Tuesday, January 30, 2007

Webb Part 2

Perhaps I wasn't being clear. Hopefully some time and some sleep have made my thoughts slightly more coherent, and concise.

I don't disagree with his concern for the poor and that aspect of his populism. However, if he's going to draw from that legacy, white populism and Jacksonian populism have some pretty nasty roots. Jackson became popular among white Americans through his slaughter of Native Americans.

My point is that white populism has consistently functioned by appealing to a white populace while oppressing or advocating for the oppression of people of color.

Webb clearly drew on this legacy in his speech and draws on this legacy in order to craft his political identity. However, he also raised some issues which reference the other xenophobic legacy of this identity in the speech. Through the indirect reference to American jobs being sent overseas. This makes me wary of Webb as someone whose outward appearance can easily be identified with the theft of jobs.

Webb seems like a fairly smart man, he knew what he was doing I'm sure. It's a successful way to be a politician. However it doesn't mean I have to get behind him.

2 comments:

Anonymous said...

Sorry to be dense, but what’s wrong with not wanting American jobs to be sent overseas? It’s not just white Americans who are losing jobs to offshoring these days. Also, corporations transfer operations to other countries because lower pay scales increase their profits, which means they’re getting rich at the expense of American workers and may be exploiting foreign ones.

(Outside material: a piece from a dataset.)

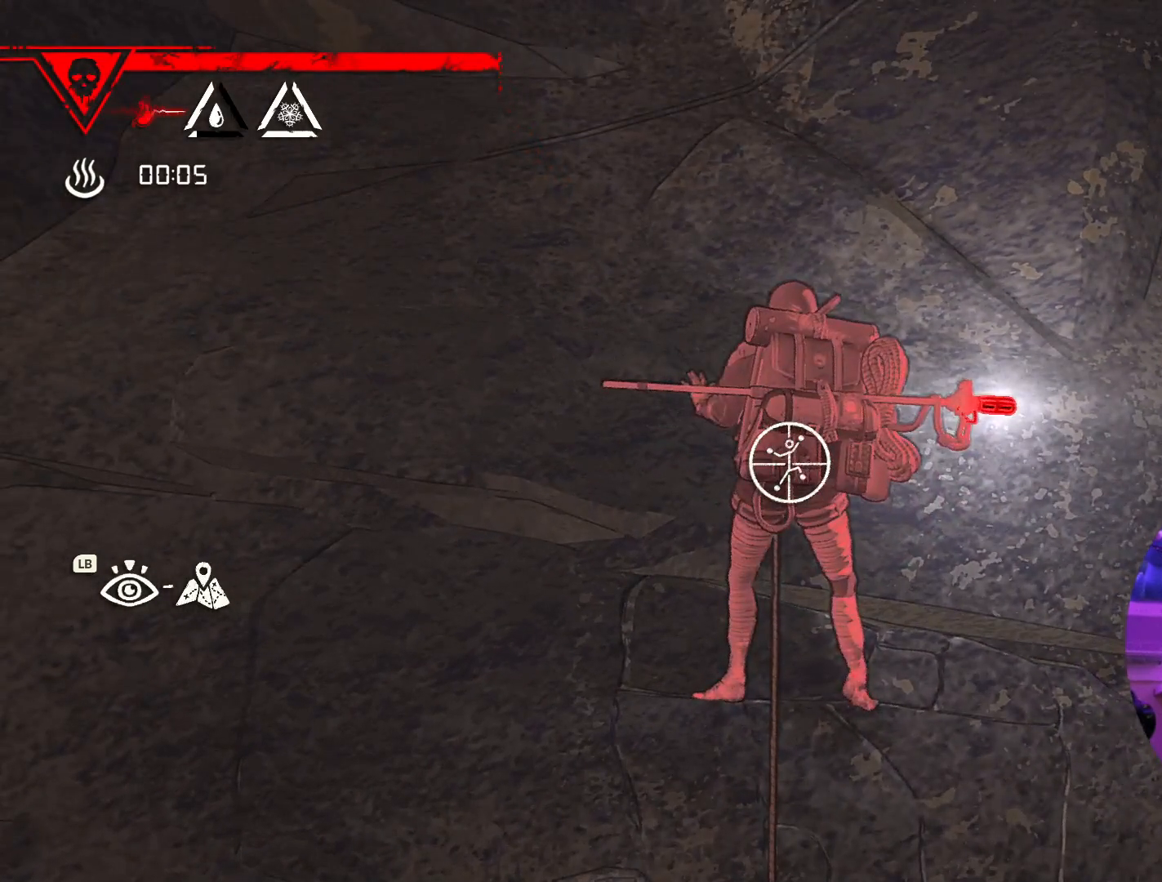
{"dt_ms": 500, "buttons": ["R1"], "left_stick": "down", "right_stick": "center", "events": []}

Certainly people worldwide deserve opportunities to be employed, but there can be a downside to offshoring for them, too. Sweatshops in the Northern Marianas were so awful that a Republican, Frank Murkowski, introduced legislation to apply controls, although DeLay, allying with Abramoff, who had been hired to lobby for the Northern Marianas government, killed it in the House. In that case, garment companies, Marianas government officials, lobbyists, and congressmen were benefiting while doing nothing good for either Americans or Mariana Islanders. Recently, I heard that twerp Patrick McHenry trying to exempt American Samoa from the minimum wage increase the Democrats just passed, but Barney Frank shut him down. These places are U.S. territories, so Congress has some control, but I wonder what goes on in other countries.

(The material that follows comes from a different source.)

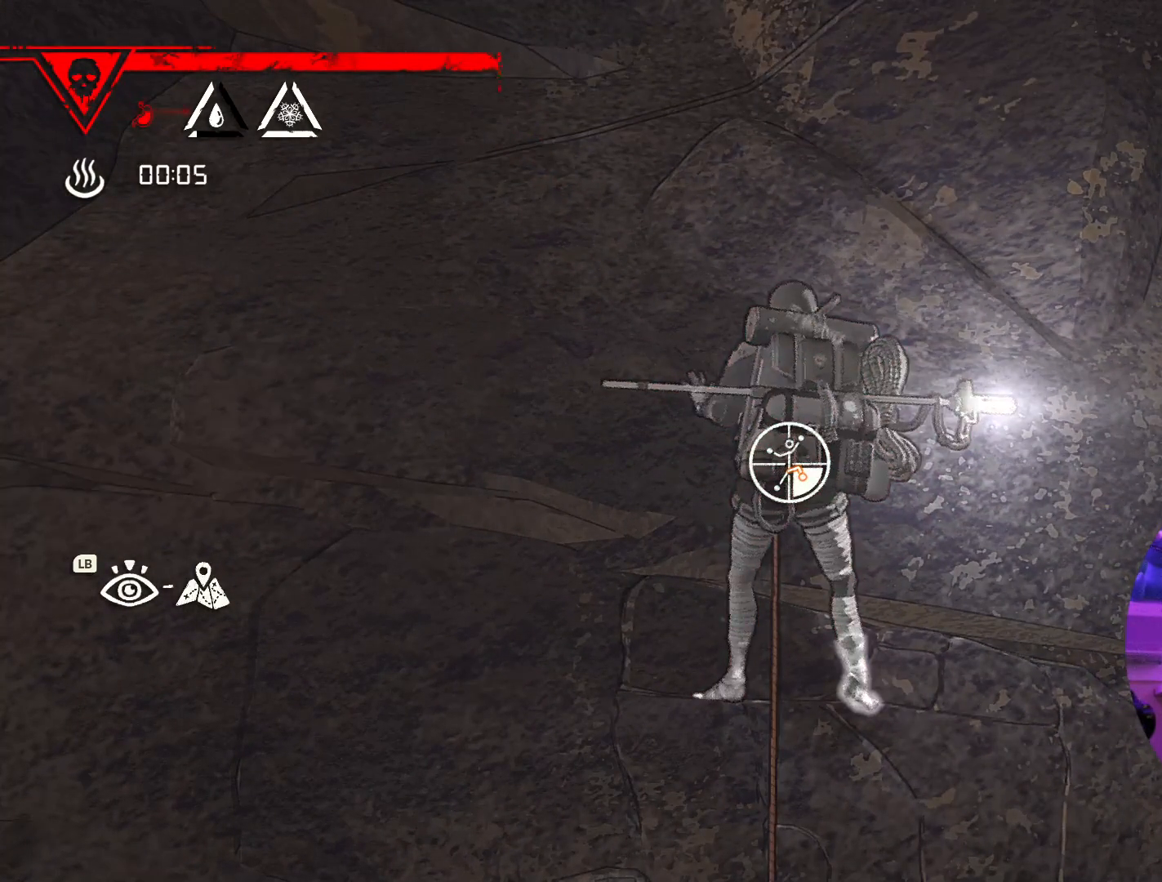
{"dt_ms": 500, "buttons": [], "left_stick": "center", "right_stick": "center", "events": [[300, "R1", "up"], [300, "left_stick", "center"]]}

At the same time, I also wonder what American workers would have to do to make themselves competitive. Are they sabotaging themselves by demanding a certain level of pay, benefits, and working conditions? What, and how much of it, should they be willing to give up? Is it right to even ask about this, or is it a new reality of the global economy?

So you know I haven't really figured it out. I just have questions.

lovelesscynic said...

well, there's nothing wrong with it in and of itself. But the theft of American jobs is often a lead in to anti-immigrant sentiment. Given Webb's unabashed "Jacksonian" populist roots this makes me somewhat wary. It's easy to mobilize a white working class populace against something. And immigrants or foreigners are a really easy target.

Whether Webb would do this is somewhat debatable. However, given some of the things he's said about affirmative action, although I've read that these statements, like his "horny women" comment have been debated, make me again somewhat suspicious of him.